The electronic notes follow the same structure as the invoices which they amend. For example, if a standard invoice is being corrected using a note, then the electronic note will follow the structure of a standard electronic note and the same goes for a simplified invoice.

 

  1. Cryptographic Stamp: A cryptographic stamp is an electronic stamp generated via cryptographic algorithms to ensure the origin and authenticity of the electronic notes and invoices. The stamp is designed in the form of an identifier that creates a bridge between the E-Invoice Solution Unit and a trusted source that provides the identity of the person according to the E-Invoicing regulation.

 

Standard invoices must include cryptographic stamp generated by the authority (ZATCA) whereas for simplified invoices the stamp is generated by taxpayer’s complaint solution. The cryptographic stamp is not visible in the human readable format apart from an embedded version in QR code.

 

  1. UUID: During the integration phase, the taxpayer’s compliant solution must automatically generate a 128-bit number called Universally Unique Identifier (UUID) along with the electronic invoices (both standard and simplified). The UUID is a unique number that is associated with a particular e-invoice. The UUID is also referred to as GUID (Globally Unique Identifier). The UUID is used to identify and track electronic invoices throughout their life cycle.

 

The UUID is not visible on a printed e-invoice and is present within the e-invoice XML. An example of a generated UUID is: 061c95fb-d6bb402-e-aa6-24cb09ec1d013. In case of a system error and the generated invoice is not in the complaint format, the regenerated invoice should have the same UUID.

 

  1. Hash: Hash is the digital fingerprint of the invoice and any change in the invoice will generate a different hash. The hashes are generated by a compliant electronic invoicing solution and not visible on the human readable format. A previous invoice hash is also included in the subsequent invoice or note.

 

In a scenario, an invalid invoice or note is generated, the document stays part of the record and its hash is included in the next invoice or note.

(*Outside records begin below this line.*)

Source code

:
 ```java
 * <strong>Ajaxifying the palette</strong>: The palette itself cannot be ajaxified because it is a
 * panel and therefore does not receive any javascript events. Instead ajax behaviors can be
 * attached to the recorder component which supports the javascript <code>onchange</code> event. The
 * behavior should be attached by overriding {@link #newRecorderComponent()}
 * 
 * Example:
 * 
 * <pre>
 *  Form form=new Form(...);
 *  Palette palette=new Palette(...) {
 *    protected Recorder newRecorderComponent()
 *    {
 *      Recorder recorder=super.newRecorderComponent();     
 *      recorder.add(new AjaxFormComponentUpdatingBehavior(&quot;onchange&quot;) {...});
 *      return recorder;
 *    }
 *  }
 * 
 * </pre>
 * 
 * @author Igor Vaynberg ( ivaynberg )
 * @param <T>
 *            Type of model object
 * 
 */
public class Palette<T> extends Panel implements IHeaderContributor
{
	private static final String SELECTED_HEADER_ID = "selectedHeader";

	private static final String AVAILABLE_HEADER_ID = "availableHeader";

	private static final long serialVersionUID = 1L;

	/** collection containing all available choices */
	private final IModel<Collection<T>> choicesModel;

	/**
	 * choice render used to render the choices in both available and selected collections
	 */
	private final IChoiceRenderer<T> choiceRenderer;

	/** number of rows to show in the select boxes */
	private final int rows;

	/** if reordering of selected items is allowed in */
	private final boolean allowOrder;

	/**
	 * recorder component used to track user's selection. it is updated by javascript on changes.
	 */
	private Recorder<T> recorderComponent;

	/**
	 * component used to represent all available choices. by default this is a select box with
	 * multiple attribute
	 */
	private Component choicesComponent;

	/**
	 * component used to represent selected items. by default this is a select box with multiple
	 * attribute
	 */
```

An example of previous invoice hash is NWZlY2ViNjZmZmM4NmYzOGQ5NTI3ODZjNmQ2O

TZjNzljMmRiYzIzOWRkNGU5MWI0NjcyOWQ3M2EyN2ZiNTdlOQ==

 

  1. Clearance vs Reporting: The major difference between clearance and reporting process is that clearance is done for standard electronic invoices and respective notes whereas reporting is done for simplified electronic invoices and respective notes.

a. The clearance process requires the sellers/taxpayers to submit the invoices to the ZATCA portal via APIs in real-time and get them validated across several categories of varying level. The approved invoices are then cryptographically stamped and returned to the taxpayers for sharing with the buyers.

 

The above image, sourced from ZATCA’s detailed guidelines document, portrays how the clearance process works

b. Reporting is a near real-time process where the taxpayers need to submit the simplified invoices and their associated notes to the ZATCA portal within 24 hours of issuance. Once the invoices are validated, the taxpayers will get an acknowledgement from the authority through the API.

The above image, sourced from ZATCA’s detailed guidelines document, portrays how the reporting process works.

 

  1. QR Code: A QR code is a machine-readable matrix barcode which enables users to validate the electronic invoices or electronic notes. When a QR code of an electronic invoice is scanned using a QR code scanner or camera of smart devices, they provide details of the transaction like
  • Seller’s Name
  • Seller’ VAT registration number
  • Invoice Total
  • VAT total
  • Time stamp of the invoice (date and time)
  • Cryptographic Stamp (from Integration phase)
  • Hash of the invoice, which links the QR code to the underlying e-Invoice XML in a tamper-proof way (Integration phase)

 

The QR code must be included only for the simplified invoices and their associated notes during the generation phase, whereas during the integration phase QR code needs to be included both for the standard and simplified invoices and associated notes.